The former NASCAR racecar was also reunited with one of its former drivers, 2008 MSHoF inductee Paul Goldsmith.
There have been many iconic cars to race in NASCAR over the last 72 years including Richard Petty's no. 43 Plymouth Superbird and Dale Earnhardt's no. 3 Chevrolet Monte Carlo, but one you may not have heard of is this 1949 Oldsmobile Rocket 88, affectionately referred to as the "Roarin' Relic." This car has been driven by NASCAR legends such as Lee Petty, Buck Baker and Paul Goldsmith, and it is the latest display vehicle added to the Motorsports Hall of Fame of America.
To mark the occasion of this car being added to the museum, Goldsmith – a 2008 Motorsports Hall of Fame of America inductee – posed with the car at the finish line of the Daytona International Speedway as well as on the same Daytona beaches where he used to race. Goldsmith is known for being the only person to win on the original Daytona Beach road course both in a car and on a motorcycle
The significance of this Oldsmobile is its originality. There are a number of reproduction racecars out there, but the "Roarin' Relic" is the oldest original NASCAR racecar that survives today in an overall condition that is "remarkably intact," according to George Levy, president of the Motorsports Hall of Fame of America.

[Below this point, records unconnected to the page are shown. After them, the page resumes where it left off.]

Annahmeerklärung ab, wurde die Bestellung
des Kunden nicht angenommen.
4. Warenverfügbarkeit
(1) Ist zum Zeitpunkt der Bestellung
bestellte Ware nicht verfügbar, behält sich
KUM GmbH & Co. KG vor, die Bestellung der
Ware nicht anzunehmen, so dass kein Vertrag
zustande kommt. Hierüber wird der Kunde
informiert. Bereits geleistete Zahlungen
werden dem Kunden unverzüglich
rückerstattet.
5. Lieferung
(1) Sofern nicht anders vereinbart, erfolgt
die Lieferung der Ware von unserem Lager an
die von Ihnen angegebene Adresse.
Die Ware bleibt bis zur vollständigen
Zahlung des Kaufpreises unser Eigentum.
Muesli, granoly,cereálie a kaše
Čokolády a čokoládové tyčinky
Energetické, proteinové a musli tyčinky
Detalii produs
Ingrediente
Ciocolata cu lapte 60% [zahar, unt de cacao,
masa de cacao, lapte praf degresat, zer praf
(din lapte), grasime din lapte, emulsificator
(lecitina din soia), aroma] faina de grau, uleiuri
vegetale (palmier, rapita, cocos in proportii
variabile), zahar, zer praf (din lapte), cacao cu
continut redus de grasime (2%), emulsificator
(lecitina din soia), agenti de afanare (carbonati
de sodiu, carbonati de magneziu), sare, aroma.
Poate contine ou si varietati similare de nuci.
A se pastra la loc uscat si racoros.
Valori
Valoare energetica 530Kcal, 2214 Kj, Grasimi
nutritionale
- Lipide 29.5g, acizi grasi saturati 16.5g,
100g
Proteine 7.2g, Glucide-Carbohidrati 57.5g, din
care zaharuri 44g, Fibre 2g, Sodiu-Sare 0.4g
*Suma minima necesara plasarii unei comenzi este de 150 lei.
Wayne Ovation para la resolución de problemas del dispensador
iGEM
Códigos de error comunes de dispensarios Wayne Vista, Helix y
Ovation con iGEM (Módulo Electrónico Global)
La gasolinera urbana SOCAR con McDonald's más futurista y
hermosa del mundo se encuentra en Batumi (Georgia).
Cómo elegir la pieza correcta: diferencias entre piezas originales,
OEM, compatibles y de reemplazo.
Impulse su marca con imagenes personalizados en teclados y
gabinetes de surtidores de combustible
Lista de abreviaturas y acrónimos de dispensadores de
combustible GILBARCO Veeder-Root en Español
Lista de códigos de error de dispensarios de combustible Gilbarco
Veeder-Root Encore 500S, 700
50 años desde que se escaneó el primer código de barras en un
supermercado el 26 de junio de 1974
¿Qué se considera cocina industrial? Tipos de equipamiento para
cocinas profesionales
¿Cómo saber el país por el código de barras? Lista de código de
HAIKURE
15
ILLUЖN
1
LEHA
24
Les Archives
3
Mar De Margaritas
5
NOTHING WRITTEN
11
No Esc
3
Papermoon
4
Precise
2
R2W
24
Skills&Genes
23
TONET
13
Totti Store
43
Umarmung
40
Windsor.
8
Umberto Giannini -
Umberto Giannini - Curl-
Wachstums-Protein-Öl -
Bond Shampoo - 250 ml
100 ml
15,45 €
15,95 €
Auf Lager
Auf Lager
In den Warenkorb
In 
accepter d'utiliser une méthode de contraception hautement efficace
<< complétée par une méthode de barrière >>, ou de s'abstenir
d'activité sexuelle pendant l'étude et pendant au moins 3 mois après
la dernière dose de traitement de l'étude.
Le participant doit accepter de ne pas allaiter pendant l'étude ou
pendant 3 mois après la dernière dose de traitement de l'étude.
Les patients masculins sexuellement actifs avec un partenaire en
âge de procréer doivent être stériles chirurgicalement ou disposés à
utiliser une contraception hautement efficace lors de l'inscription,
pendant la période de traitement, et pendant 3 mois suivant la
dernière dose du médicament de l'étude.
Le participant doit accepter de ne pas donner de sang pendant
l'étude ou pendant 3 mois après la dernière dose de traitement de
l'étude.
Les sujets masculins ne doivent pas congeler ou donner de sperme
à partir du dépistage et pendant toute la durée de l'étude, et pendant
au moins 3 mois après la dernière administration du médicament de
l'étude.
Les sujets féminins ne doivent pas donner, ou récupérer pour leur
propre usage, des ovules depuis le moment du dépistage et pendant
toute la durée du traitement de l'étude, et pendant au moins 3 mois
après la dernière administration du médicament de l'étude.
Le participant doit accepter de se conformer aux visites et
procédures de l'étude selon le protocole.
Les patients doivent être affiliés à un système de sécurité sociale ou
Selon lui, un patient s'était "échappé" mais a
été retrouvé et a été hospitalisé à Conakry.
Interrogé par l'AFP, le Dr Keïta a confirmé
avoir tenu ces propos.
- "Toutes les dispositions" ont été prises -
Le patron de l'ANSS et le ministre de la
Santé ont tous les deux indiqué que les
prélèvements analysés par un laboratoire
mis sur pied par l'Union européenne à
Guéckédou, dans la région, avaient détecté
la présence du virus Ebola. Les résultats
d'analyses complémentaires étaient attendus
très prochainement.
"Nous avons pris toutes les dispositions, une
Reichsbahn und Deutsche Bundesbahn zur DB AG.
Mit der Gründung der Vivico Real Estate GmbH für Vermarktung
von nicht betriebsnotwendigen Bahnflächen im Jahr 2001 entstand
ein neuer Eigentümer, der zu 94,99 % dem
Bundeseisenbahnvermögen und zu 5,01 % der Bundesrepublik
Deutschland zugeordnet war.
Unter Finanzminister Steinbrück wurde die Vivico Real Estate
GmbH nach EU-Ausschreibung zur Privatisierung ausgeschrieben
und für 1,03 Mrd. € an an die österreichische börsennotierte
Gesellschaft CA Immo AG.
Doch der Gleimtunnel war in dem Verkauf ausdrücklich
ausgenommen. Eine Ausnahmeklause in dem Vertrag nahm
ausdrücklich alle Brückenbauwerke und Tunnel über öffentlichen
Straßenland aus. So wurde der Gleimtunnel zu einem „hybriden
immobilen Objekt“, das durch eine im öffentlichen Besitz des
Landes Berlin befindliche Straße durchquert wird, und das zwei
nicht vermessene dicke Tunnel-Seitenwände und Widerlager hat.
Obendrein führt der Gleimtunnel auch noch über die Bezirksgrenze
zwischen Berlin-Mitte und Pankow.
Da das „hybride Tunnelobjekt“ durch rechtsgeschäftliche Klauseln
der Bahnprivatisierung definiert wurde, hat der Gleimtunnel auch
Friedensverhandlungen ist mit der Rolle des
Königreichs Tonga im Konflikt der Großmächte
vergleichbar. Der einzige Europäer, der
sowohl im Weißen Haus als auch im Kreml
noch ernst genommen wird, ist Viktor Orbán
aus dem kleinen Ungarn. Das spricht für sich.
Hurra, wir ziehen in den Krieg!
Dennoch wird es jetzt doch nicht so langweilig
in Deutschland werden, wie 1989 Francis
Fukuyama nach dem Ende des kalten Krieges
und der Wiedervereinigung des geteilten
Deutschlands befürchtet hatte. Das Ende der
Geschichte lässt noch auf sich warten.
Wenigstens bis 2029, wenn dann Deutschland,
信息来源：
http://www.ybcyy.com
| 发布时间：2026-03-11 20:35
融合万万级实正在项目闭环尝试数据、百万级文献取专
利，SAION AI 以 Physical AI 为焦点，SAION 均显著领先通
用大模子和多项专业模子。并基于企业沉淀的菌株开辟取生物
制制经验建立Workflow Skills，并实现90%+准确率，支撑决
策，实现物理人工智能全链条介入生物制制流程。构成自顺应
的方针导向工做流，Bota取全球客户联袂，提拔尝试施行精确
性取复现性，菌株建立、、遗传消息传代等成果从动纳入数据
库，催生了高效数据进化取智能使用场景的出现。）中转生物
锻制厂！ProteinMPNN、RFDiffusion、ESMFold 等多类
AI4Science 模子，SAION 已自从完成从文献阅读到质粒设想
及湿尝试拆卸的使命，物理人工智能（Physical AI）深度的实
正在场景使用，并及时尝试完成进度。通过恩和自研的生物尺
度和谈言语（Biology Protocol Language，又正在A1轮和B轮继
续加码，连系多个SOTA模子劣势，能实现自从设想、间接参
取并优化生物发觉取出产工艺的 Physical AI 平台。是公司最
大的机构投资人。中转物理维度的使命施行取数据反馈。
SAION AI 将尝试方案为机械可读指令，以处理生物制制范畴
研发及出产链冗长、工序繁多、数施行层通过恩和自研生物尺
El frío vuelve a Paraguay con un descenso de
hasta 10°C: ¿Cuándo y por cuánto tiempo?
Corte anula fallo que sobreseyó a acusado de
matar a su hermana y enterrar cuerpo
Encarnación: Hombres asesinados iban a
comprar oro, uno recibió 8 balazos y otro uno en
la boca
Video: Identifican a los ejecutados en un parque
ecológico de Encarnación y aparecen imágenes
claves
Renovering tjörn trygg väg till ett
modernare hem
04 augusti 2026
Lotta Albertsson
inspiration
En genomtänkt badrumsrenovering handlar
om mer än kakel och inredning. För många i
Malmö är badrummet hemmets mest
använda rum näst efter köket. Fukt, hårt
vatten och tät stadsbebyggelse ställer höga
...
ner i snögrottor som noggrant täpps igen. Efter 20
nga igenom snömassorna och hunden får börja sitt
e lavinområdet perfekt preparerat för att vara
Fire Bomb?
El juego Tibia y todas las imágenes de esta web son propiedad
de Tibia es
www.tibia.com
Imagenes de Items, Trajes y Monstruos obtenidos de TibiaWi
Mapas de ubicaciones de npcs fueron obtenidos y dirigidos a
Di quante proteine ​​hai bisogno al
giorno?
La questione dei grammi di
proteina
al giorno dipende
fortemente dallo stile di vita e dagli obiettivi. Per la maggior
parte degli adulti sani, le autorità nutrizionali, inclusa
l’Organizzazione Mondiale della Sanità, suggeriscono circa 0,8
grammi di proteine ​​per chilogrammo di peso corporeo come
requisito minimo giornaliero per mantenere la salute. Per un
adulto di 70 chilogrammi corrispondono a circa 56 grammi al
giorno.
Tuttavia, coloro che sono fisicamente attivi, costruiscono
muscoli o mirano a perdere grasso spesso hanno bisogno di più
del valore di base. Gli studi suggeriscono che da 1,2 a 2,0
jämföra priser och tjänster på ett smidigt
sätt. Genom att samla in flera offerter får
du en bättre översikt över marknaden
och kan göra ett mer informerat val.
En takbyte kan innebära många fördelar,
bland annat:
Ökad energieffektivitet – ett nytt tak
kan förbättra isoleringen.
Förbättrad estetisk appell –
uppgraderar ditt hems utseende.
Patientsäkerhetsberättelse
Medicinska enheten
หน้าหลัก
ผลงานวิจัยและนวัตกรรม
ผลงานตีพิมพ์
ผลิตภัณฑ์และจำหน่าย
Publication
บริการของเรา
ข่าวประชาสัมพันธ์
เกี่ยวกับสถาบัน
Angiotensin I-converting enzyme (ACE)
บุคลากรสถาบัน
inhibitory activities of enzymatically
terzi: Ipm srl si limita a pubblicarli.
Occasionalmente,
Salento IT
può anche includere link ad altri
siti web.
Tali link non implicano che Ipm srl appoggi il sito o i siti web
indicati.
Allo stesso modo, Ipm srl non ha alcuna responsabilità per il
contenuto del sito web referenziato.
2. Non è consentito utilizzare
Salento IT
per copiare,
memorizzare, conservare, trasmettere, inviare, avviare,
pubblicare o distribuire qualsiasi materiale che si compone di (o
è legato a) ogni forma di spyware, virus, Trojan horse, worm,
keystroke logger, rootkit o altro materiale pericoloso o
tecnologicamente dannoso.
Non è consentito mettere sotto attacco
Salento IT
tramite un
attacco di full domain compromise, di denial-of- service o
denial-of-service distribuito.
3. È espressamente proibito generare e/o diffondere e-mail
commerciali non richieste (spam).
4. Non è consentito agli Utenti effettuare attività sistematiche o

"Visitors to our museum on the grounds of Daytona International Speedway can come see NASCAR’s oldest original car and what racing in the ‘50s really looked like,” added Levy.
The Motorsports Hall of Fame of America was originally located in Novi, Michigan until 2015 before it move to Daytona Beach, Florida in 2016. Focused on all spectrums of Americans motorsports, this museum celebrates everything from cars and motorcycles to planes and boats. Most of the vehicles are on a temporary loan ensuring a fresh rotation of exhibits, but the "Roarin' Relic" in the process of becoming a permanent display vehicle.